24 julio 2015

El temple deslumbrante de Daniel Sada (II)

Violetta Estefanía Ruiz me metió a fortiori, en dos bretes: por un lado, además leer esa catedral de palabras, o desierto barroco como definió Roberto Bolaño a las novelas de Daniel Sada, ahora tenía que reseñar su obra de no-ficción, escrita casi a contrapelo de su narrativa. Por otro lado, Violetta me pidió presentar una antología donde Sada apunta y dispara hacia diferentes y disímbolas presas: lo mismo un prólogo a Salvador Elizondo, que los artificios de la vida académica, que un artículo sobre la demolición del estadio de beisbol del Seguro Social, que una disquisición sobre la formas retóricas, que Wittgenstein y el lenguaje ordinario, que las limitantes de la crónica urbana, que un prólogo a El Llano en Llamas o que la falta de renovación del cuento, genero encerrado en sus propios cánones, cuya preceptiva sigue siendo rígida.

Menudo compromiso para el presentador que no obstante intuye que la sucesión de los 25 textos, publicados en los años 90, no es fortuita ni caótica sino que tienen su orden interno y su ilación secreta, como ha dejado entrever Héctor Iván González. ¿En qué consiste ese orden? No lo diré: el lector habrá de descubrirlo por sí mismo. El temple deslumbrante es una caja de sorpresas, o más bien: un crucigrama ontológico por resolver. O mejor: es parte de la ambición de un autor que rompe a conciencia con el paradigma lingüístico, los tropos y todos los géneros de la escritura, sin excepción. A Sada no se le lee, se le escala como un Everest.

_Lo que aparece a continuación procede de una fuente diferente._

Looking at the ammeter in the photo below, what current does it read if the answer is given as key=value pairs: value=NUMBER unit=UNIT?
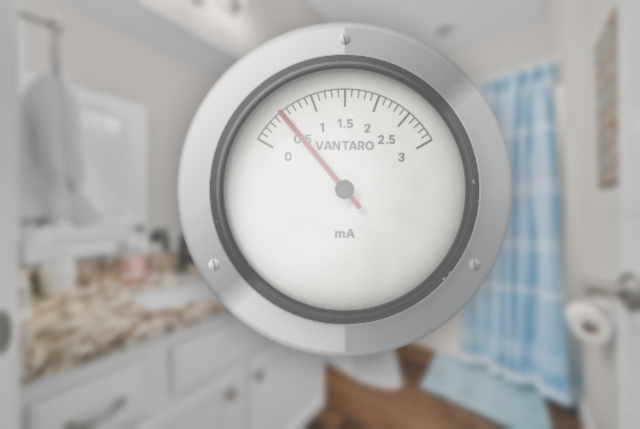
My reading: value=0.5 unit=mA
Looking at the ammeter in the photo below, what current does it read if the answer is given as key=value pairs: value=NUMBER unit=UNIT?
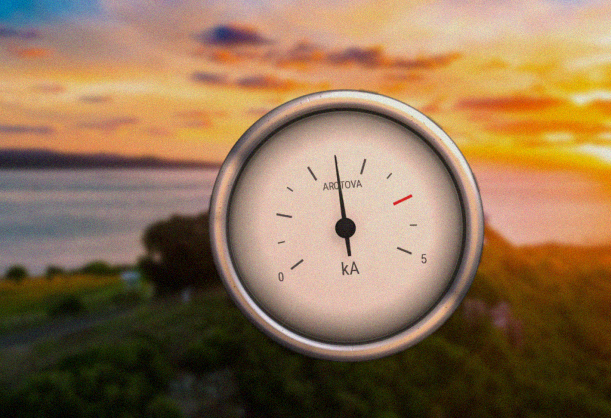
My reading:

Iconoclasta, a la vez que introspectivo (Sada quedó ciego durante la última etapa de su vida y memorizaba las frases de sus narraciones o pedía ampliar el tipo de letra de su computadora hasta descifrar a medias sus párrafos) el autor cubrió como topógrafo incansable su paisaje interior y lo midió palmo a palmo, cada vez desde ángulos distintos: sus novelas delatan un punto de vista diferente entre sí; cada obra es una perspectiva. A la vez, es la pretensión utópica de reforestar el desierto. A su manera, Sada consiguió la meta. Murió relativamente joven y su obra pudo haberse enriquecido con más novelas, pero su territorio novelístico estaba plenamente colonizado. No digo que se hubiera repetido; habría persistido.

Por fortuna, los dos prólogos, uno de Héctor Iván González y otro de Adriana Jiménez (la viuda del escritor) arman este rompecabezas inefable, juntando los materiales y formando el complemento del paisaje interior de Sada, añadiendo su faceta como ensayista: su vitalismo vitalicio, la métrica en su prosa, el ritmo de su fraseo a veces corto y tajante, otras veces largo y sinuoso “como terminando en cola de pescado” diría Josep Pla (otro payés que amaba su masía), el nuevo lenguaje casi auditivo que imbrica modismos con arcaísmos, la agudeza como lector de lo real y del corpus literario, y sobre todo “el depurado punto de vista” como principio rector de cualquier narración y análisis de personajes que Sada traspone sin alteración forzada, al ensayo y al artículo de prensa; este punto de vista fue la lente con la que Sada leyó a sus autores afines y generó simultáneamente a sus propios precursores, como decía Borges hablando de Kafka.


Por eso comparto la opinión de Héctor Iván de que la espina dorsal de esta antología es la revelación de Sada como lector riguroso, que no toleraba los “maquinazos”, que odiaba violar sus ocho reglas plasmadas en su artículo Así escribo (le faltaron dos para iluminar con un decálogo heterodoxo el camino de cualquier escritor actual). Así entiendo el título del libro: el temple deslumbrante de un gran escritor, que fue, al mismo tiempo, el filibustero de “una veta más subrepticia” como el propio Sada apunta en uno de sus artículos: “acaso la verdadera: el gusto del lector y sus pruritos”. 

Sin embargo creo que en sus textos de no ficción, reseñas y artículos, el humor sardónico, burlón, desaforado, no se refleja con la misma intensidad como lo delatan sus novelas fundamentales (si acaso hay sarcasmo regocijante en La dignidad del futbol ratonero, entre algunos otros) quizá porque el autor descreía del periodismo y de cualquier distracción (así fuera con las mismas armas de la escritura), para la ejecución de sus creaciones mayores. Huelga aclarar que muchos de sus ensayos son trasuntos inmediatos, en clave, de sus creaciones literarias; apéndice admirable pero secundario de su cuerpo literario.